* [ASSIGNED TASK] Among the lines of the records, find all that carry the word "casinu" and copy them.

*** SOURCE MATERIAL ***

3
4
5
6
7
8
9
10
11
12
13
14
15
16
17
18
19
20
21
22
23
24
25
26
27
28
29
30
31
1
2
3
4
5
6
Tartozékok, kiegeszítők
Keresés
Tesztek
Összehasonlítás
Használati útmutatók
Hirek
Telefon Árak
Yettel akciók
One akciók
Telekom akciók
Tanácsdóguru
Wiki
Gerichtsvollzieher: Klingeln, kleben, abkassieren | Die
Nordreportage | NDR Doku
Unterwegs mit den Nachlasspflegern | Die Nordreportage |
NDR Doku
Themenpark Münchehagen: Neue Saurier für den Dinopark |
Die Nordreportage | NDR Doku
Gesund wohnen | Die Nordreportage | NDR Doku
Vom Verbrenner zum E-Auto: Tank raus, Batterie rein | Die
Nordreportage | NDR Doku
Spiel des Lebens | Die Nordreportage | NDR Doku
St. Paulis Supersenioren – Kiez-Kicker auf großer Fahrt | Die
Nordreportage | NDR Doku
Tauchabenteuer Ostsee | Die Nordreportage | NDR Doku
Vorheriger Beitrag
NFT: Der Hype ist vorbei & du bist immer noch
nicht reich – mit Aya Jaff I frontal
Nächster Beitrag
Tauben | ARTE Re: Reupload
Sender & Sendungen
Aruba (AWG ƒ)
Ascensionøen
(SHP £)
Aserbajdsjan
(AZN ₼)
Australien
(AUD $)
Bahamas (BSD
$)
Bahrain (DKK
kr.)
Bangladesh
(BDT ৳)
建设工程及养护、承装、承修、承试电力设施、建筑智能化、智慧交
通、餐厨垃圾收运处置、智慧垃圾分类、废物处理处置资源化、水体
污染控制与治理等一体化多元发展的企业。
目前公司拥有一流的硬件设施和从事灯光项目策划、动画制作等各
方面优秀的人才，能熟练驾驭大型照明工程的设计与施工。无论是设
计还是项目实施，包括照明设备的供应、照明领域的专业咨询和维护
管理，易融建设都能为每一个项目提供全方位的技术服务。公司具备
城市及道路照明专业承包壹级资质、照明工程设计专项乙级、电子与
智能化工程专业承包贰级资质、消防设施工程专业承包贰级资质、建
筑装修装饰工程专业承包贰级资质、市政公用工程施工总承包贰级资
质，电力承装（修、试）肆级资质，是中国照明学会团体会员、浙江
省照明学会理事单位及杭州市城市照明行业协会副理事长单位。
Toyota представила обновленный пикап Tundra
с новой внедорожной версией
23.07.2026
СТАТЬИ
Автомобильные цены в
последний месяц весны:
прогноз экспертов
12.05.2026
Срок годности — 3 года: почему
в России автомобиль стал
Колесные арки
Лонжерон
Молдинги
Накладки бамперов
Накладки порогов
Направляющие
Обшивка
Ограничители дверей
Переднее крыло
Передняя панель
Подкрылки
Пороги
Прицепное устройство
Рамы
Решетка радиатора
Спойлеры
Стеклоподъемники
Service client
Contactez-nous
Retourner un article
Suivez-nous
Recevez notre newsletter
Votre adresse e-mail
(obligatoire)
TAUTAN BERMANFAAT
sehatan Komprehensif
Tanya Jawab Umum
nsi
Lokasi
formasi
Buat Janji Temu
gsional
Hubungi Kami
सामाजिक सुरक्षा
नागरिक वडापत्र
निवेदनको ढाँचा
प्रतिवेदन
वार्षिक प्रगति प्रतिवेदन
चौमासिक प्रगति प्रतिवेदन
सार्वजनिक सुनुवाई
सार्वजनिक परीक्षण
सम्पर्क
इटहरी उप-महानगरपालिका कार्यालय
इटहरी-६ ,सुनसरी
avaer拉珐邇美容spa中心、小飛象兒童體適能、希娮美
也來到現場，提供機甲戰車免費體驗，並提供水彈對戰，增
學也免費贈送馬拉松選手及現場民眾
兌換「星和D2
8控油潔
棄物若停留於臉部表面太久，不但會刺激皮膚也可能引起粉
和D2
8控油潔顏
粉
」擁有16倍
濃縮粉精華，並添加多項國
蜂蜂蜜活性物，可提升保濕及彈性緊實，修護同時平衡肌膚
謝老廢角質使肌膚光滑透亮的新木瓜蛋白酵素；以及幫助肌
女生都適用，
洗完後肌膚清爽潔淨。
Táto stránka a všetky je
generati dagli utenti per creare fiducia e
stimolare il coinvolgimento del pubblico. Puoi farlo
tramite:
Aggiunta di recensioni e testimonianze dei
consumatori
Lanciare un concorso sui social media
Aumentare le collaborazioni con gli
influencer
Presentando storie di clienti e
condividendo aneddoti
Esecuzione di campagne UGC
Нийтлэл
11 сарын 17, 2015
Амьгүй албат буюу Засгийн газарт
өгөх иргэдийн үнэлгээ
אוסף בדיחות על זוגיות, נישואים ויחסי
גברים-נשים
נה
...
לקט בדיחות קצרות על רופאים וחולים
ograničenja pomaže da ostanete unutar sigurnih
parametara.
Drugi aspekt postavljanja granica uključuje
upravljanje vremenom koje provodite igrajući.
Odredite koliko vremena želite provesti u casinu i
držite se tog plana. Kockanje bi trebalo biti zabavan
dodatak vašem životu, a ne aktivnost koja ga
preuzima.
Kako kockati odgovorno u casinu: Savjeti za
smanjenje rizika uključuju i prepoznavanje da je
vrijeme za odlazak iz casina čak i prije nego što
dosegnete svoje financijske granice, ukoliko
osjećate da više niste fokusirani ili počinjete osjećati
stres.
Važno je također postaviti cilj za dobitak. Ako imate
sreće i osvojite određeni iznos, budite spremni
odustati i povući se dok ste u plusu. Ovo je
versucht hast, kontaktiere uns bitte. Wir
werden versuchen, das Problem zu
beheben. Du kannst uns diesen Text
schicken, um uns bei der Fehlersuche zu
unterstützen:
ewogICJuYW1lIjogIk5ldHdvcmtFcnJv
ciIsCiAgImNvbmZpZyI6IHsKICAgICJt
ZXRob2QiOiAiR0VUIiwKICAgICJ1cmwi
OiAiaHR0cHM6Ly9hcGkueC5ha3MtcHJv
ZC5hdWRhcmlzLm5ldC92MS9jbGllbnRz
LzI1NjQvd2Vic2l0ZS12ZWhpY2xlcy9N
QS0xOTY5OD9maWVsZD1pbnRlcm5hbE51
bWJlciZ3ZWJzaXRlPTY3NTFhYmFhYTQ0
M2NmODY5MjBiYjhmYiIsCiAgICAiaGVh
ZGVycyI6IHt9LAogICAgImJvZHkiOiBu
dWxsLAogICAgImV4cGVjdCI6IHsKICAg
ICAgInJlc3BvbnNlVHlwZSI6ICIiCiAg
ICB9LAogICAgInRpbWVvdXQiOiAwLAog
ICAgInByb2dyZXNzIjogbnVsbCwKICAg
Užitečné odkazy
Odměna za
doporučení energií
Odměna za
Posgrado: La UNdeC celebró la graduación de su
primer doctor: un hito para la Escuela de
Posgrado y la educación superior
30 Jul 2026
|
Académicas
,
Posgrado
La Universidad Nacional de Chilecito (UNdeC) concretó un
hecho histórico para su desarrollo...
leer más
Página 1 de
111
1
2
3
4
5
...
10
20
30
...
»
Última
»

*** End of SOURCE MATERIAL ***

* [EXERCISE ANSWER]
Odredite koliko vremena želite provesti u casinu i
Kako kockati odgovorno u casinu: Savjeti za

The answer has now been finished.